[Records from a dataset]
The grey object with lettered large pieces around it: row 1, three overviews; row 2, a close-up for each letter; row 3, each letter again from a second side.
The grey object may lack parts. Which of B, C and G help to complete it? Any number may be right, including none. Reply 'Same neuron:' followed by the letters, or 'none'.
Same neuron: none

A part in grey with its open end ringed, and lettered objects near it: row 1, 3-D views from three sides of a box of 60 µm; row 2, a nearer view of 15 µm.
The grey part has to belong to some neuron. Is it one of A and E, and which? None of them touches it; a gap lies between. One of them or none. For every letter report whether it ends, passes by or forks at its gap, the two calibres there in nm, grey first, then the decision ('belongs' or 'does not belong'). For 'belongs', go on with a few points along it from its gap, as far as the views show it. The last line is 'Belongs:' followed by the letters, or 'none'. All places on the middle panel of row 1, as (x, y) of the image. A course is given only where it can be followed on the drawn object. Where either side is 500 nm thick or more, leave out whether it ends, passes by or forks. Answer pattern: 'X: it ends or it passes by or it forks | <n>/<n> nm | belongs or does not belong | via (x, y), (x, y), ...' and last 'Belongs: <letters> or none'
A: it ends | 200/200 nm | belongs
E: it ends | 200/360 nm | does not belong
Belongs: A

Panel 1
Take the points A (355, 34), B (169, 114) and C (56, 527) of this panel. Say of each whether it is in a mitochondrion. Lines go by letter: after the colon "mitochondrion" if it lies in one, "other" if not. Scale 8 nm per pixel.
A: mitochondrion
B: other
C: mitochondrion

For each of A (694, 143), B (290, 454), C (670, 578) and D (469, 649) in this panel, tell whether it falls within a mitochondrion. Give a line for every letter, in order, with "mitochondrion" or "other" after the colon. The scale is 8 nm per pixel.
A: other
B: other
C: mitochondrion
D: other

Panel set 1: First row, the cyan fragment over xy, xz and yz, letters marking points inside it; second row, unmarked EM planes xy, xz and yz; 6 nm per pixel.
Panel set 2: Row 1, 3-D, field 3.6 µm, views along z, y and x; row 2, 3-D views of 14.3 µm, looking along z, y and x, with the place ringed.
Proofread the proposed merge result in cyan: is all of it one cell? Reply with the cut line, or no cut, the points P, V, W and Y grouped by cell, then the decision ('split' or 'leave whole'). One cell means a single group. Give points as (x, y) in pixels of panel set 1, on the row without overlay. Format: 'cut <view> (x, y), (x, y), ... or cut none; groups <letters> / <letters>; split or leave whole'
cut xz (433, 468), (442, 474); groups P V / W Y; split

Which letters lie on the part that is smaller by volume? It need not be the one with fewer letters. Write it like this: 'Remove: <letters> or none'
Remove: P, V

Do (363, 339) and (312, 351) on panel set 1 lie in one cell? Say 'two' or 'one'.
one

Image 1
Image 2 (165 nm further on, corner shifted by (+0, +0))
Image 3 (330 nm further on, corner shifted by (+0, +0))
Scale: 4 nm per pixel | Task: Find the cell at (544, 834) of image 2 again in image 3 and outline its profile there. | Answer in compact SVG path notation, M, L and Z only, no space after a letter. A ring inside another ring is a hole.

_What you are asked to do_.
Take every line from the records that holds "again" and copy it down.

_Exercise solution_.
The grey object with lettered large pieces around it: row 1, three overviews; row 2, a close-up for each letter; row 3, each letter again from a second side.
Scale: 4 nm per pixel | Task: Find the cell at (544, 834) of image 2 again in image 3 and outline its profile there. | Answer in compact SVG path notation, M, L and Z only, no space after a letter. A ring inside another ring is a hole.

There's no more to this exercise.